Albany State baseball falls in SIAC tournament
A week after looking like a team rounding into championship form, the Albany State Golden Rams saw their season come to a sudden and frustrating end.
MACON — A week after looking like a team rounding into championship form, the Albany State Golden Rams saw their season come to a sudden and frustrating end.
Albany State, which swept Miles College in a three-game series just days earlier, was knocked out of the SIAC Tournament with back-to-back losses — falling 15-11 to Miles in the opener before dropping an 8-5 decision to Benedict College in an elimination game.
The Golden Rams finished the season 31-18, a record that reflects both their potential and the inconsistency that ultimately cost them when it mattered most.
“The same stuff hurt us,” head coach Scot Hemmings said. “We made too many errors and could not finish teams off.”
Those issues were evident throughout the tournament.
Against Miles, Albany State built an early lead and appeared in control before defensive miscues and a disastrous middle stretch flipped the game. The Golden Rams committed five errors and allowed 15 runs on 14 hits in the loss, squandering an offensive effort that included 11 runs and home runs from Luke Addison and Arin Chevers.
A day later, the same pattern surfaced again.
Albany State matched Benedict with 10 hits but was undone by five more errors in an 8-5 loss that ended its tournament run. Costly mistakes in the third and fifth innings led directly to unearned runs, and despite late opportunities — including a run-scoring hit from Addison in the eighth — the Rams could not close the gap.
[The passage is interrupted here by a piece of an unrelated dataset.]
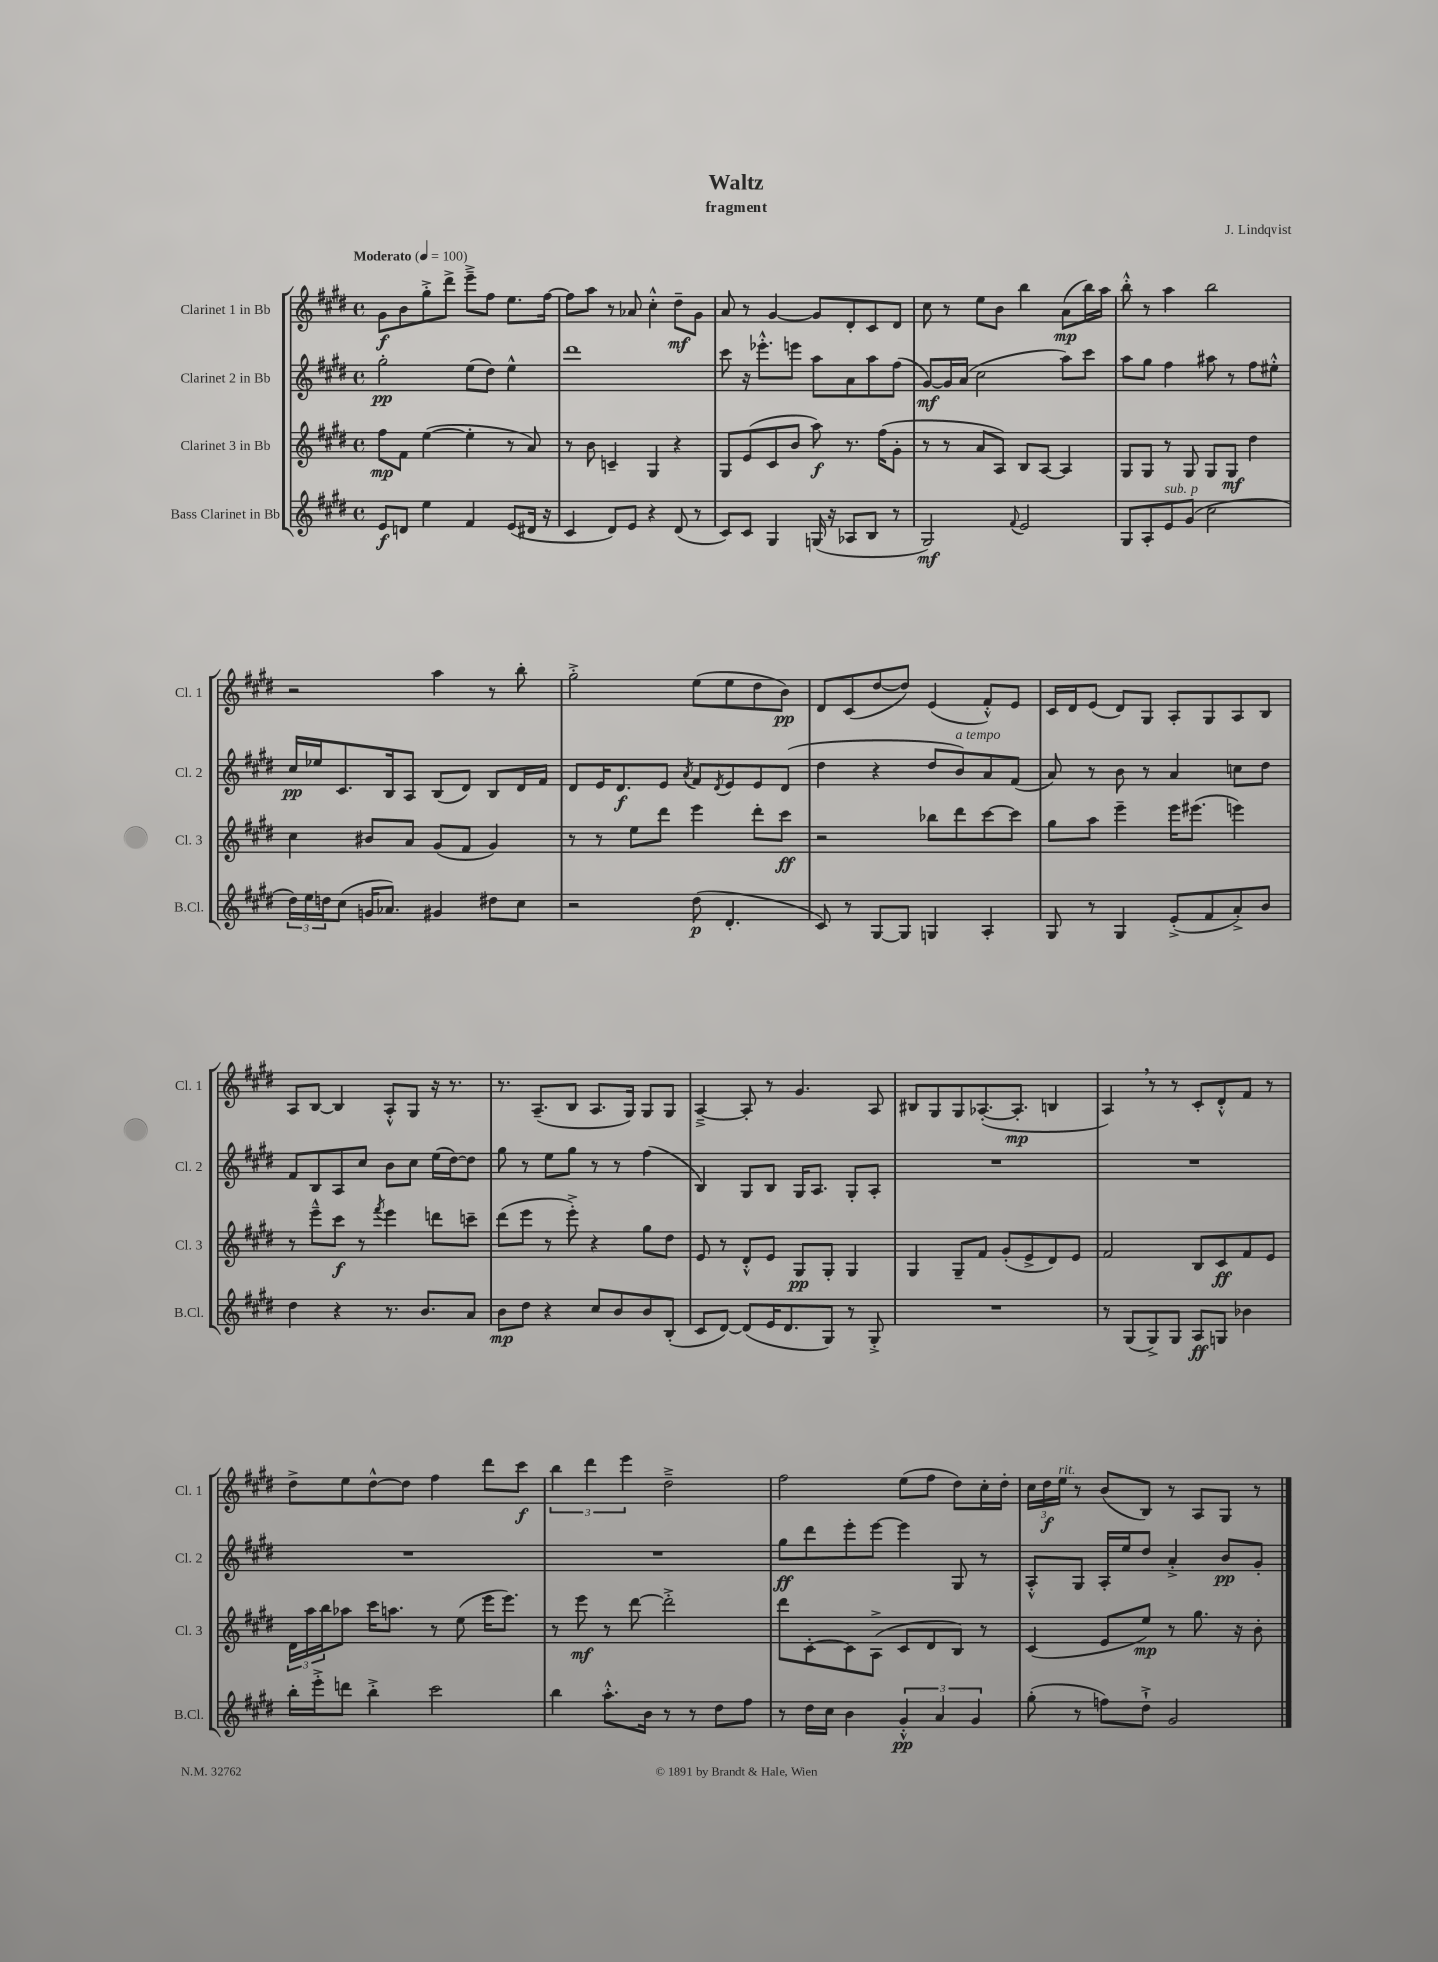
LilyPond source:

Still, Hemmings made it clear the bigger picture matters.
“The record is 31-18, not a bad year after replacing 15 seniors from last year’s championship team,” he said. “We will hit the recruiting trail and try it again next year.”
The coach also took time to reflect on a senior class that helped sustain the program’s standard following last season’s title run.
“I am very thankful to our seniors who had a great career,” Hemmings said. “It was fun watching Luke Addison. He will leave ASU as one of the best players ever to put on a Rams uniform. He holds several single-season and career records.”
Addison, a Leesburg native and Terrell Academy product, again showed why he’s been the centerpiece of the program — producing at the plate even as the season slipped away.
For Albany State, the ending was not what it envisioned after a strong regular season and late momentum. But with a 30-win foundation and another recruiting cycle ahead, the Golden Rams believe the standard remains unchanged.